Extracted data entries
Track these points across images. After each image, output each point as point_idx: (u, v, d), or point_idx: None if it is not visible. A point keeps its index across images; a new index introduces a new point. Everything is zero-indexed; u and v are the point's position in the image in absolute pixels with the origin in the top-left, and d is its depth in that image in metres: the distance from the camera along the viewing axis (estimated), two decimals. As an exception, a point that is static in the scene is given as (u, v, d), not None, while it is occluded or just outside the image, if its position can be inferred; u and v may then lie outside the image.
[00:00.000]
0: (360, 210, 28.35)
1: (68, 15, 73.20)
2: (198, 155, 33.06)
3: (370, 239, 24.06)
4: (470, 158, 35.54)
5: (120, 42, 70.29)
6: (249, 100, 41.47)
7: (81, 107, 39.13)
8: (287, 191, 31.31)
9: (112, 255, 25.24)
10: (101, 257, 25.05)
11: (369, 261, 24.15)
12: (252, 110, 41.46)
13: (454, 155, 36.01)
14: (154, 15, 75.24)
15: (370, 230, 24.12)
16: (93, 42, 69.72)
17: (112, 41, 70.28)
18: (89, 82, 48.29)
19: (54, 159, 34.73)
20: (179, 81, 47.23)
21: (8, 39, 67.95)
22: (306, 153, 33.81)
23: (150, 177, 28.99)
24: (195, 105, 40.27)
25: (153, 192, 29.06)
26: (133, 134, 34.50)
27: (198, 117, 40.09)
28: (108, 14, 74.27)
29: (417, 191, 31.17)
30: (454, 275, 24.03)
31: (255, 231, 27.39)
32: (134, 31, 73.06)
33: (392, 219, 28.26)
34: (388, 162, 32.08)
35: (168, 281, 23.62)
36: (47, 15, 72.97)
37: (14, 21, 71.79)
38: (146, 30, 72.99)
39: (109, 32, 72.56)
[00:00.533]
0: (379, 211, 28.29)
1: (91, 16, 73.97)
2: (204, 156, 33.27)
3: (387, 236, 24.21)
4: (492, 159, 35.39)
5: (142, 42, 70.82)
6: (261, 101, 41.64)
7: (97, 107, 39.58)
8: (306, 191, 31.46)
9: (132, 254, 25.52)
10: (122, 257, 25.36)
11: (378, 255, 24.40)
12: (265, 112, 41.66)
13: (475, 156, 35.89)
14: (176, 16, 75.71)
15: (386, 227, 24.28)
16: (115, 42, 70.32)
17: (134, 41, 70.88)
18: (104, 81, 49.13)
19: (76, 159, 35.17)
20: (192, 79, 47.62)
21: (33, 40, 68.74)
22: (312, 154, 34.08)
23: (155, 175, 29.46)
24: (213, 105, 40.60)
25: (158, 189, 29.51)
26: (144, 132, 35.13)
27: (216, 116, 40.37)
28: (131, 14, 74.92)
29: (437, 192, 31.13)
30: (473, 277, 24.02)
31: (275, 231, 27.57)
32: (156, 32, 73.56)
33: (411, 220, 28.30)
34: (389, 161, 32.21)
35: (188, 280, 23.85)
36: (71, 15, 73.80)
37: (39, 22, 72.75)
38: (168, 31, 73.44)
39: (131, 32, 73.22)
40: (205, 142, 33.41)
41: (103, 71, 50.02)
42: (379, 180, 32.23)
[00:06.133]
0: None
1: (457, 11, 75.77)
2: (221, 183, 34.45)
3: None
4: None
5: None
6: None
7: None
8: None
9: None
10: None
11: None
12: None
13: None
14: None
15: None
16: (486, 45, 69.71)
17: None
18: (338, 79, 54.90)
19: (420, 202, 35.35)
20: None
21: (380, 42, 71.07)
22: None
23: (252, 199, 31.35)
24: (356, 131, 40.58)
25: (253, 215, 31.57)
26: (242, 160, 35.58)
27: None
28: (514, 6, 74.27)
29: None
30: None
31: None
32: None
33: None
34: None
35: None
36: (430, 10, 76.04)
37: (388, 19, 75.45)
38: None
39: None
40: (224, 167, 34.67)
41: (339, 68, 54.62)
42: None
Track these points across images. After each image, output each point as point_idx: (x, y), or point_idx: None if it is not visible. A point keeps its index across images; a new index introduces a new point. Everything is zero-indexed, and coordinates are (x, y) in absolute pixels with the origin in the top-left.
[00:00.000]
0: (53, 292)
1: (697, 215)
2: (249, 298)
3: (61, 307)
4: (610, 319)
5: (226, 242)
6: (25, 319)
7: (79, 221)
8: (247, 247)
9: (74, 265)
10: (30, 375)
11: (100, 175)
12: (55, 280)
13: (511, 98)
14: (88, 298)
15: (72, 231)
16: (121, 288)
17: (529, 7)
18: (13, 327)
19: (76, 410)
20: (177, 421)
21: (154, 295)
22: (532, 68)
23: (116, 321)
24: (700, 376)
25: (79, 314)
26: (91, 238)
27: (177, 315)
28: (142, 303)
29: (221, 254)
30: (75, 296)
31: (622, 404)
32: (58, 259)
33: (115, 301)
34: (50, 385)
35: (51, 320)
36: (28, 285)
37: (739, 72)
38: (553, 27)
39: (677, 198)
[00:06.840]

---

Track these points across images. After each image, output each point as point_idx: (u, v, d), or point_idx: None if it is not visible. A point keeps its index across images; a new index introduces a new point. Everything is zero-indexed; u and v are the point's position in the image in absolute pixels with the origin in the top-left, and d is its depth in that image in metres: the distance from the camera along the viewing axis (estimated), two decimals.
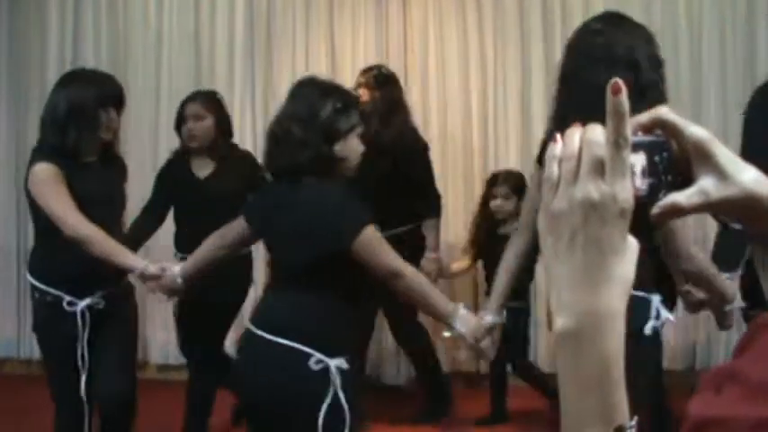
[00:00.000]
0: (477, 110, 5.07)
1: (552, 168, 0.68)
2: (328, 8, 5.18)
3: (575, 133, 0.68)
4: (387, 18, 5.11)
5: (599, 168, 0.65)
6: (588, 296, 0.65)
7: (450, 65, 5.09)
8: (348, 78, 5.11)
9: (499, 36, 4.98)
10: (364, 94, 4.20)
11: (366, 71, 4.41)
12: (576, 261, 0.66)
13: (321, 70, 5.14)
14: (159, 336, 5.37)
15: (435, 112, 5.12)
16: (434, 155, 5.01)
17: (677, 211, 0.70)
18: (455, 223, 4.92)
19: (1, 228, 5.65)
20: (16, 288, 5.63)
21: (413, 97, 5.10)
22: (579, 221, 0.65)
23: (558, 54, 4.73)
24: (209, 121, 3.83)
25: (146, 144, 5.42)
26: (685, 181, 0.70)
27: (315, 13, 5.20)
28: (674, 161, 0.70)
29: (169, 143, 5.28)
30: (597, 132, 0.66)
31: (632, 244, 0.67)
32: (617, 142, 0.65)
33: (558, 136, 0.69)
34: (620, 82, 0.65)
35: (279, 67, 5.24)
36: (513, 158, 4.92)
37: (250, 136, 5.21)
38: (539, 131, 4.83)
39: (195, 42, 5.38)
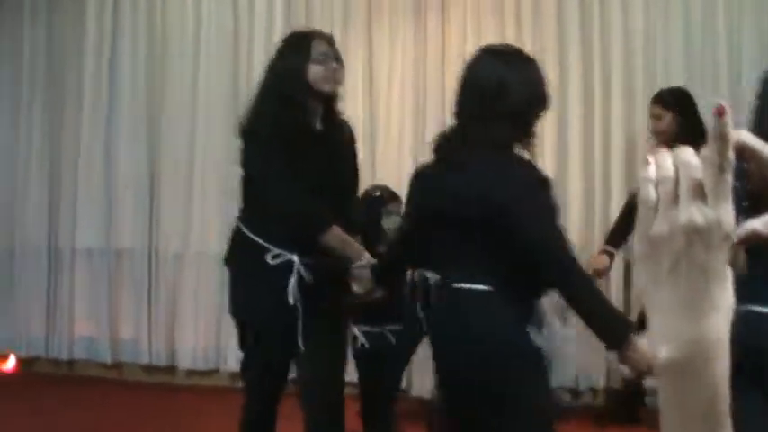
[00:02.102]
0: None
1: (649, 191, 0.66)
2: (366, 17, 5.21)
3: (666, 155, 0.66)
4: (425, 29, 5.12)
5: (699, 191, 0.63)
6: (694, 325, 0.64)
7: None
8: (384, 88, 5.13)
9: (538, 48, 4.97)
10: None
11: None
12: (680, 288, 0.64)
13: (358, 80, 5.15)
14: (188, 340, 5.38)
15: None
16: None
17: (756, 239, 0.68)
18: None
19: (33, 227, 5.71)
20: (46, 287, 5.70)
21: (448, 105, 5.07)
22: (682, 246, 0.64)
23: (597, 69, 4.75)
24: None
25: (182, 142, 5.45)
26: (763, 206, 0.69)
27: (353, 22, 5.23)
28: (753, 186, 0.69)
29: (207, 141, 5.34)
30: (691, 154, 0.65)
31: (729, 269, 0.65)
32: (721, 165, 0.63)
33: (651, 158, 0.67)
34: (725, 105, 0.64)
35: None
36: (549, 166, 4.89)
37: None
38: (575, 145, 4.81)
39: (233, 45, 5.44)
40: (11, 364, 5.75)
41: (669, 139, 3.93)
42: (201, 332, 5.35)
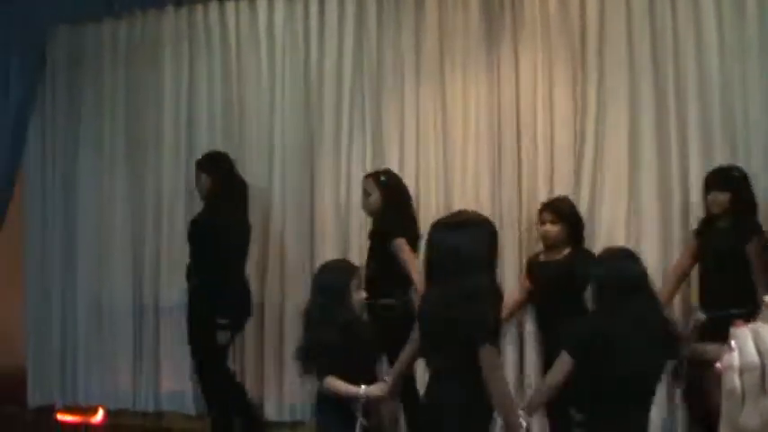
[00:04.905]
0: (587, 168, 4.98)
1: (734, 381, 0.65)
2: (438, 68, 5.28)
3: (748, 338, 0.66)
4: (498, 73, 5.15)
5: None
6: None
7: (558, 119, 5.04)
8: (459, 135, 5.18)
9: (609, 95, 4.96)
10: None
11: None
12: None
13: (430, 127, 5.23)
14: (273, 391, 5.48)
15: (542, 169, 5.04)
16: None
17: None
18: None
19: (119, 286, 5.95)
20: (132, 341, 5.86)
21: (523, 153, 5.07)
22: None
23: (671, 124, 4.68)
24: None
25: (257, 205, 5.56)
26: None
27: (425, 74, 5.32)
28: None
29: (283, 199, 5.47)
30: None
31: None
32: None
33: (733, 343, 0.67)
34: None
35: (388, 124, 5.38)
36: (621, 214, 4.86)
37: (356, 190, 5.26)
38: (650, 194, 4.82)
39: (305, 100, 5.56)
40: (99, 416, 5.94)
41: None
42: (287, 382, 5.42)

### Exercise goal
From the data above, output exactly the lines between the one containing "27: (198, 117, 40.09)" and the one containing "39: (109, 32, 72.56)", counting both of them.

### Exercise solution
27: (198, 117, 40.09)
28: (108, 14, 74.27)
29: (417, 191, 31.17)
30: (454, 275, 24.03)
31: (255, 231, 27.39)
32: (134, 31, 73.06)
33: (392, 219, 28.26)
34: (388, 162, 32.08)
35: (168, 281, 23.62)
36: (47, 15, 72.97)
37: (14, 21, 71.79)
38: (146, 30, 72.99)
39: (109, 32, 72.56)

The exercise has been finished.